用 HDF5 建立AI影像資料集 – 羔羊的實驗紀錄簿

前言

通常建立資料集都要存出大量圖片出來，為了能有效利用空間，也為了方便移動檔案，因此使用H5DF的格式來壓縮影像。當然也可直接用NumPy的npy、npz檔來製作二進制檔案，或是其他方式，有機會再來嘗試看看，目前看來H5DF應該夠我使用。

程式碼

原本程式是在公司寫的，所以這邊有稍微修改才傳上來，不確定能不能直接複製貼上XD。

寫入

with h5py.File(h5file,'w') as h5f:這行去開啟一個h5檔案，接著所有寫入動作都在with底下完成。
使用h5f.create_dataset這個指令去建立一個資料庫，需要輸入dataset key name、dataset shape、data type。這裡我建了images、labels這兩個資料庫。
使用opencv的指令去讀圖，並對影像正規化以及resize，接著就設定到img_ds。
這邊假定只有兩類，直接設定onehot編碼到lbl_ds中。

import glob
import os
import cv2
import h5py
IMG_WIDTH = 96
IMG_HEIGHT = 96

LBL_NUM = 2

h5file = os.path.join(save_path, "dataset.h5")

im_0_path = glob.glob("d:\\image\\0\\*.png")
im_1_path = glob.glob("d:\\image\\1\\*.png")
nfiles_0 = len(im_0_path)
nfiles_1 = len(im_1_path)
print(nfiles_0)
print(nfiles_1)

#1 read image to gray, resize all images and load into "images dataset"
#2 get image ground true and load into "labels dataset"
with h5py.File(h5file,'w') as h5f:
    img_ds = h5f.create_dataset("images",shape=(nfiles_0+nfiles_1, IMG_HEIGHT, IMG_WIDTH), dtype=float)
    lbl_ds = h5f.create_dataset("labels",shape=(nfiles_0+nfiles_1, LBL_NUM), dtype=float)
    for cnt, ifile in enumerate(im_0_path) :
        if cnt%(nfiles_0/10) == 0:
            print("=", end="")
        img = cv2.imread(ifile, 0)
        img_resize = cv2.resize(img.copy(), (IMG_WIDTH, IMG_HEIGHT))
        img_ds[cnt:cnt+1,:,:] = img_resize / 255.
        lbl_ds[cnt:cnt+1,:] = np.array([1,0])
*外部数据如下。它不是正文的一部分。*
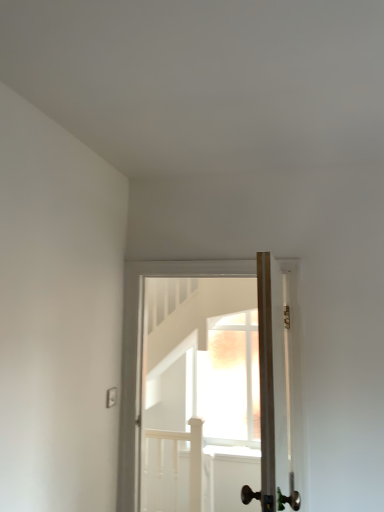
Where is `wooden door at center, which is counted as the second door, starting from the back`? wooden door at center, which is counted as the second door, starting from the back is located at coordinates (276, 387).

What do you see at coordinates (276, 387) in the screenshot?
I see `wooden door at center, which is counted as the second door, starting from the back` at bounding box center [276, 387].

Where is `wooden door at center, positioned as the second door in front-to-back order`? The width and height of the screenshot is (384, 512). wooden door at center, positioned as the second door in front-to-back order is located at coordinates (209, 387).

What do you see at coordinates (209, 387) in the screenshot? I see `wooden door at center, positioned as the second door in front-to-back order` at bounding box center [209, 387].

You are a GUI agent. You are given a task and a screenshot of the screen. Output one action in this format:
    pyautogui.click(x=<x>, y=<y>)
    Task: Click on the wooden door at center, which is counted as the second door, starting from the back
    
    Given the screenshot: What is the action you would take?
    pyautogui.click(x=276, y=387)

Is wooden door at center, positioned as the second door in front-to-back order, to the right of wooden door at center, which is counted as the second door, starting from the back, from the viewer's perspective?

In fact, wooden door at center, positioned as the second door in front-to-back order, is to the left of wooden door at center, which is counted as the second door, starting from the back.

Between wooden door at center, positioned as the second door in front-to-back order, and wooden door at center, which is counted as the second door, starting from the back, which one is positioned in front?

wooden door at center, which is counted as the second door, starting from the back.

Is point (149, 360) closer to viewer compared to point (262, 340)?

No.

From the image's perspective, which is below, wooden door at center, positioned as the second door in front-to-back order, or wooden door at center, which ranks as the 1th door in front-to-back order?

wooden door at center, positioned as the second door in front-to-back order, appears lower in the image.

From a real-world perspective, is wooden door at center, which is the first door from back to front, physically located above or below wooden door at center, which is counted as the second door, starting from the back?

wooden door at center, which is the first door from back to front, is situated lower than wooden door at center, which is counted as the second door, starting from the back, in the real world.

Looking at their sizes, would you say wooden door at center, which is the first door from back to front, is wider or thinner than wooden door at center, which ranks as the 1th door in front-to-back order?

wooden door at center, which is the first door from back to front, is wider than wooden door at center, which ranks as the 1th door in front-to-back order.

Considering the relative sizes of wooden door at center, which is the first door from back to front, and wooden door at center, which is counted as the second door, starting from the back, in the image provided, is wooden door at center, which is the first door from back to front, taller than wooden door at center, which is counted as the second door, starting from the back,?

Yes, wooden door at center, which is the first door from back to front, is taller than wooden door at center, which is counted as the second door, starting from the back.

In terms of size, does wooden door at center, which is the first door from back to front, appear bigger or smaller than wooden door at center, which ranks as the 1th door in front-to-back order?

wooden door at center, which is the first door from back to front, is bigger than wooden door at center, which ranks as the 1th door in front-to-back order.

Is wooden door at center, which is the first door from back to front, surrounding wooden door at center, which ranks as the 1th door in front-to-back order?

No, wooden door at center, which is the first door from back to front, does not contain wooden door at center, which ranks as the 1th door in front-to-back order.

Is wooden door at center, positioned as the second door in front-to-back order, in contact with wooden door at center, which ranks as the 1th door in front-to-back order?

No, wooden door at center, positioned as the second door in front-to-back order, is not beside wooden door at center, which ranks as the 1th door in front-to-back order.

Could you tell me if wooden door at center, positioned as the second door in front-to-back order, is facing wooden door at center, which ranks as the 1th door in front-to-back order?

Yes, wooden door at center, positioned as the second door in front-to-back order, is oriented towards wooden door at center, which ranks as the 1th door in front-to-back order.

Can you tell me how much wooden door at center, which is the first door from back to front, and wooden door at center, which is counted as the second door, starting from the back, differ in facing direction?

    for cnt, ifile in enumerate(im_1_path) :
        if cnt%(nfiles_1/10) == 0:
            print("=", end="")
        img = cv2.imread(ifile, 0)
        img_resize = cv2.resize(img.copy(), (IMG_WIDTH, IMG_HEIGHT))
        img_ds[nfiles_0+cnt:nfiles_0+cnt+1,:,:] = img_resize / 255.
        lbl_ds[nfiles_0+cnt:nfiles_0+cnt+1,:] = np.array([0,1])

讀取

先用with h5py.File(h5file, "r") as f:去讀取檔案
在with裡面去取出images、labels。(通過key name去取得檔案)

h5file = os.path.join(save_path, "dataset.h5")

with h5py.File(h5file, "r") as f:
    # List all groups
    print("Keys: %s" % f.keys())
    group_img = list(f.keys())[0]
    group_lbl = list(f.keys())[1]

    # Get image
    images = np.array(f[group_img])
    print("\nimages dataset")
    print(type(images))
    print(images.dtype)
    print(images.shape)

    # Get label
    labels = np.array(f[group_lbl])
    print("\nlabels dataset")
    print(type(labels))
    print(labels.dtype)
    print(labels.shape)

結語

使用h5py就像平時讀寫檔案一樣，用起來其實方便不少，再加上寫入資料的方式就像使用NumPy一樣特別好上手，通過with還可以將資料處理也寫在一起，建立完成之後就只要讀取一個檔案就好，讀取速度也很快，最重要搬檔案也方便多了，不然真的弄大型資料庫，動不動就好幾萬張起跳，還不如一次一個檔案就好。